Paradoxically, security is a negative goal. To secure something, you must understand how insecure it is. Start by trying to break it or by figuring out how other people might break it. The same is true of software. For example, a simple user input field on a mobile or web app may require the user to enter their name or phone number. The coding is simple in this case. However, illicit input to these fields in the form of non-alphanumeric characters (such as symbols and certain sequences of characters) can render a poorly-written app useless—making it crash. This can reveal information allowing an attacker to further penetrate the app or website.
Utilizing an Agile SDLC can optimize your practices to overcome common software security challenges. Here are three elements to include in your current Agile process to ensure your life cycle is building security in.
To secure the app, security teams need to think of the potential negative consequences that could arise from entering illicit or invalid data into a user-input field, and what that input could be. There are many negative consequences to incorrect data entered into a user-input field. This can include the software crashing, or far worse, the attacker gaining privileges allowing them to take over the software.
The good news is that there are many measures against such attack scenarios to prevent the negative consequences. There is negativity involved when considering the potential attacks and the work required to design and build countermeasures. The extra planning lengthens the overall development and testing time of the app. This, in turn, is even more negativity to think about!
We can’t ignore software security and the negative potential associated with it. Go against the grain. Embrace the negativity.
Designing and building software using the Agile methodology places great emphasis on the user experience. The principle of user stories allows development teams to see how the app is used, what it does, and above all, get a feel for the user experience. Knowing the user experience helps to determine the code that goes into the app to make that user experience a reality.

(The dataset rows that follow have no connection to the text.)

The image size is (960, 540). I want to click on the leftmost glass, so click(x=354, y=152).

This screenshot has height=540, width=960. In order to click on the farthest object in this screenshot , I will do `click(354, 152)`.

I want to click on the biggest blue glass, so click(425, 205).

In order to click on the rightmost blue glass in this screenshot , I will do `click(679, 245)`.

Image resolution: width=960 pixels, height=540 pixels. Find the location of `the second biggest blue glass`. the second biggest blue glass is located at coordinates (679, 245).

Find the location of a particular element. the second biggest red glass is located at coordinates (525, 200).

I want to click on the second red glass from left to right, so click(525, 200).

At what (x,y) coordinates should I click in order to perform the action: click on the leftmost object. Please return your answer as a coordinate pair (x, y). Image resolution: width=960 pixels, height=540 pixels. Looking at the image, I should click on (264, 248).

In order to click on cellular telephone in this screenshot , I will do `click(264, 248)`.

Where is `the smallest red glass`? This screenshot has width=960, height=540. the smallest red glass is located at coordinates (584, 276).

It is also important to consider the user’s security experience as well. A well-designed user interface and user experience are pivotal. But, also consider the non-functional aspects working behind the scenes to ensure security.
Security isn’t easy. It’s not meant to be. However, there is an opportunity to build security into software during the design and build phases of the Agile life cycle. Facilitate this process by introducing security user stories.
Security user stories explore how to build the security requirements into software developed in Agile that also consider the user experience from the security perspective. Security user stories, just like regular user stories, are applied and used according to context, priority, and value (also known as story points) for each, particularly in a security scenario.
Typically, a software development team focuses on features and functions brought about by requirements or user stories, but with less or no regard for security. In the Agile development environment, these features and functions are demonstrated to stakeholders, sponsors, and business owners at the end of a sprint. The security of the app however, unless specifically demanded, is not demonstrated to anyone, including the security stakeholders. All members of an Agile team can take on additional security roles by working with security user stories.
The security user story is a specific vulnerability that will match one or more functional user stories according to its purpose. As an example, if a website that uses a database is being built, then a security user story that specifies input sanitization to remove SQL injection threats would be appropriate.
How would scrum teams work with the security user story? Scrum leaders, product owners, and the development team can all work with security through such tasks as follows: the product owner can groom the (security) user story backlog through aligning them with functional user stories. Additionally, working with the development team to ensure they have prioritized and valued the security user stories properly. The scrum leader can work with the product owner and team to do many things. But, one very important function is to reject requests form stakeholders for new functionality to be put in a sprint, unless of course there is room for the accompanying security user stories.
Creating security user stories from scratch can create extra work for development teams and product owners. With the obvious need for security, the effort involved in creating security user stories can be reduced by using pre-written security user stories and applying only those which are relevant to the particular application. Pre-written security user stories also allow developers to quickly understand what security measures they have to add to the code for each functional user story they develop.
While security presents a negative goal, being defensive in an agile way promotes a stronger security stance within your organization. Overcome common software security challenges by building security into the development process. Using pre-written security user stories reduces the time and effort involved in building security into a product developed using Agile.